> [Article]
Writer's picture: Joanne HarrisJoanne Harris

A room of one’s own does not have to be limited by the rules of physical space. Joanne Harris, author of Chocolat and 19 other books, explains.



When Virginia Woolf famously said: “A woman must have money and a room of her own if she is to write fiction,” I’m pretty sure she didn’t have a woman like me in mind. My first books were not only written with no money that was not already spoken for in utility bills, mortgage, food and the costs of bringing up a baby, but the concept of a room of my own was so removed from reality that it might as well have been part of the fictional world I was writing. I wrote when I could on a laptop at work; on the train; or sitting against the radiator on the floor of our front room, surrounded by my daughter’s toys, and most often with the TV on while my husband caught up with the football. Hardly ideal conditions, but the books were written anyway. They needed to be written. If I’d waited for the luxury of money, time and personal space, I would probably still be waiting, and the twenty books I’ve written since then would still be the stuff of fantasy.

But personal space is subjective. There’s far more space in a writer’s mind than in the most splendid of mansions. Failing a room of my own, I explored the concept of mental spaces, as an extension of the “mind palace” technique first popularized by Cicero and Quintilian. My first imaginary space came from these early mind-palace experiments, as well as from a series of creative-visualization techniques borrowed from books about altered states of consciousness, meditation and self-hypnosis. There’s nothing weird or esoteric about this. Children do it all the time. Imagination - like hypnosis, like meditation, like prayer, like immersive reading - is an altered state of consciousness. Accessing these states is sometimes hard, and sometimes bizarrely effortless. My evolving technique was designed to make it easier to reach the mental place where creativity happens, by engagement of the imaginative brain and dialling down Reality.

> [Stated goal]
Continue the essay about finding space to write, picking up after its final sentence. The records that follow were taken from a separate source.

> [Collection entries]

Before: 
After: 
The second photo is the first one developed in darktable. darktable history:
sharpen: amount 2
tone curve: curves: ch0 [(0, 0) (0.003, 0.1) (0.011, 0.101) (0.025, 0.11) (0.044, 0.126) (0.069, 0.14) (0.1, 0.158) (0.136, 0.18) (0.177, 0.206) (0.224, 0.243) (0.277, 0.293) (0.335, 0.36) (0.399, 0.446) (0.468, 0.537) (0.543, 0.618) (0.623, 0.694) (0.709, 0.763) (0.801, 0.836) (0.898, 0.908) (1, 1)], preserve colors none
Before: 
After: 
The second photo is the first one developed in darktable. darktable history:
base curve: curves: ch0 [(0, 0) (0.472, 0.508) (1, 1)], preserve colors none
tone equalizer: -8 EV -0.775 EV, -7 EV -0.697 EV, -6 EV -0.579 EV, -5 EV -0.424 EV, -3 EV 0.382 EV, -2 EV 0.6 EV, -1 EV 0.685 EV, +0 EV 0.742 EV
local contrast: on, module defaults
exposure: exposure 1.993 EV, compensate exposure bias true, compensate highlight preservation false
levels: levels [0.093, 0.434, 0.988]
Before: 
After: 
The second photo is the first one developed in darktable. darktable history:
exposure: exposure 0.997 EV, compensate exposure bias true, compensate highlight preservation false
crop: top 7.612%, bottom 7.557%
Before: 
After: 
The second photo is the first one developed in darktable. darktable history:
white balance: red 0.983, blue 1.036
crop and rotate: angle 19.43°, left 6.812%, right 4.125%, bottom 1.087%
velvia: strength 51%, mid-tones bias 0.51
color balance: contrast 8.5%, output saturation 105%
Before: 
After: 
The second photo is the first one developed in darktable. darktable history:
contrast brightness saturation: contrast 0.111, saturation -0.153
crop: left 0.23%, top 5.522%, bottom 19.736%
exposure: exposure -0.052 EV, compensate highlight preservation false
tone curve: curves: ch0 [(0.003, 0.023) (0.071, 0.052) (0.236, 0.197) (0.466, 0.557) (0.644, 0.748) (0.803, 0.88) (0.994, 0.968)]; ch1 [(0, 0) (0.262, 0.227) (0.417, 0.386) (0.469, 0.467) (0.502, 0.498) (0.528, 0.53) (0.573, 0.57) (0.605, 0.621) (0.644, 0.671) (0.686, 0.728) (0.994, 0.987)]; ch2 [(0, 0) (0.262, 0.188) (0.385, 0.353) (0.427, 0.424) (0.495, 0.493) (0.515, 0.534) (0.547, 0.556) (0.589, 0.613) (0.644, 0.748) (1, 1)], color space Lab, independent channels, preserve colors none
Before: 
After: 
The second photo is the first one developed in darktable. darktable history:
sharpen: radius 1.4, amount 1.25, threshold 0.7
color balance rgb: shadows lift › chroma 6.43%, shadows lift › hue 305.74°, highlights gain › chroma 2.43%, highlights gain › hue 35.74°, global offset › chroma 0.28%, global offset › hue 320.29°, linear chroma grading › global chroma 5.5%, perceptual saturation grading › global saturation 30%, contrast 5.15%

> [Final result]
A number of experiments and visualizations later, I was able to build my imaginary space (and with it, my imaginary world), regardless of my surroundings, by means of a simple trigger – a ritual, if you like - which meant, in practical terms, that I was able to access the mental state in which to write in less time than I had previously, regardless of distractions or the restrictions of my surroundings. I tried different kinds of trigger, and found the ones that worked for me. Scent triggers are good for me, as are physical touchstones – in my case, a couple of candlesticks marked, both the boundaries of my portable desk, and the gateway to my portable world. I still use this technique when I’m travelling, and in soulless hotel rooms. The candlesticks have been replaced by two less cumbersome objects, but the principle still stands. Heaven can live in a grain of sand. A madeleine dipped in linden tea can unlock the narrative of a life. Repeat after me: A room of one’s own does not have to be limited by the rules of physical space.

 

When I finally began to make money from my writing, I moved to a house with the luxury of space, and for the first time, enjoyed the reality of having an actual room of my own. To my surprise, it didn’t work. For some reason, I struggled to concentrate. A single interruption – the postman, a neighbour, a telephone call – could throw out the balance of a whole day. I needed something else, something new - and so my husband built me a shed at the top of the garden; a designated workspace of a kind I’d never had, built to my specifications, and free from the distractions of phones or random callers. It was lovely – stone-built, with beams of green oak, and even now that scent brings me back there cleanly and effortlessly. And as it was in construction, I tweeted about it daily to my modest Twitter following, detailing its progress as it turned from workspace to creative space.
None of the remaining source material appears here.